January 24th, 2014

European Setback for Novel Heart Failure Drug

European regulators have dealt a setback to a novel heart failure drug under development by Novartis.

The European Medicines Agency’s Committee for Medicinal Products for Human Use (CHMP) recommended against giving market approval to serelaxin (Reasanz) for the treatment of acute heart failure. The recommendation is based largely on the committee’s analysis of the RELAX-AHF trial, which was published in the Lancet in 2012. Here is CHMP’s explanation for their decision:

The Committee noted that the study results did not demonstrate a benefit for short-term relief of dyspnoea over up to 24 hours, and although some benefit was shown over 5 days it was not clear how this was of clinical relevance. Furthermore, the Committee had concerns about the way the effectiveness of the medicine in the study had been analysed. The results included calculated values for a number of patients who had died or had required additional treatment for worsening symptoms and whose actual data were not used. In addition, the CHMP questioned whether differences in the background treatment given to patients in the two study groups may have influenced the results. Since only one main study was included in the application, further studies would be needed to confirm the effectiveness of Reasanz in the treatment of acute heart failure.

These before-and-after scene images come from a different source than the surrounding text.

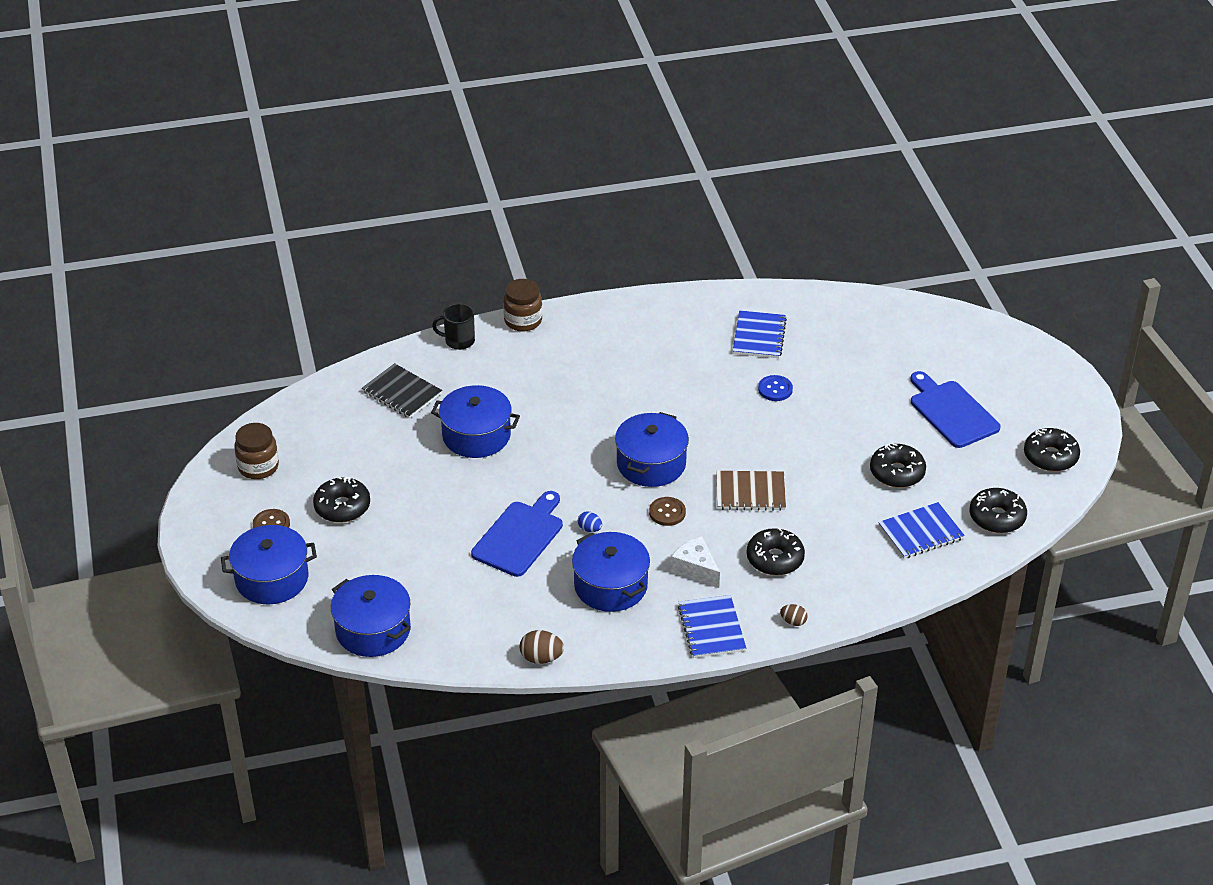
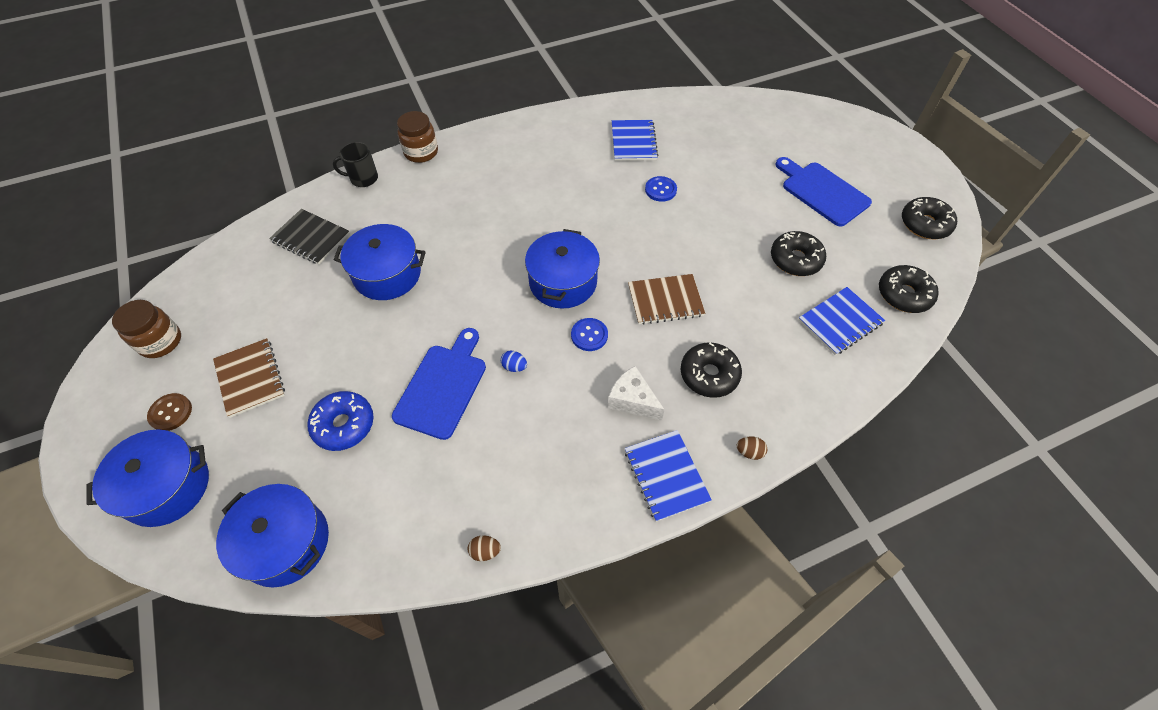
camera: 10 degrees left, 15 degrees up
black donut [313,477,370,523] -> brown notebook [213,338,285,418]
brown egg [520,630,564,664] -> brown egg [468,535,501,561], size x0.63
blue pot [572,532,650,612] -> none
brown button [649,497,686,526] -> blue button [571,318,608,351]
none -> blue donut [308,391,374,451]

CHMP did acknowledge that it had found no safety concerns with the drug.

The same drug received a “breakthrough therapy” designation from the FDA last year and will be the subject of a meeting of the FDA’s Cardiovascular and Renal Drugs Advisory Committee on February 13.

In response to the recommendation, Novartis said it would  submit a revised application and request “conditional approval” for the drug. (Conditional approval means that a drug for an “unmet medical need” is allowed on the marketplace with “less complete data than is normally required.” In such cases, CHMP may require the company to complete additional studies.) Last year enrollment began in RELAX-AHF-2, a 6,000 patient study with cardiovascular mortality as the primary endpoint.

“With the results from RELAX-AHF showing significant mortality benefits with RLX030 in patients with AHF and recognizing that there had been no treatment breakthroughs in this area for 20 years, Novartis took a decision to file for regulatory approval,” said a Novartis executive in a press release. “It has become apparent through the review process and in accordance with advice we’ve received that the current evidence package may be more compatible with an application for conditional approval in the EU. We look forward to providing a revised package for review to the CHMP shortly.”

The mortality finding in RELAX-AHF has been the subject of considerable controversy. Although treatment with serelaxin in the trial had no effect on hospital readmission there was a surprising reduction in mortality at six months, though the trial was not designed to test an effect on mortality. As I reported at the time, the trial investigators acknowledged that the findings of a six-month survival benefit “for a drug given for 48 h with a moderate number of death events (107 total) raises the question of whether this benefit is due to chance and whether another, confirmatory trial should be done.” Heart failure expert Milton Packer said that “if the mortality effect is true then this trial changes the way we do things.” But, he emphasized, ”the real question is whether the mortality difference seen in this trial is true and replicable.”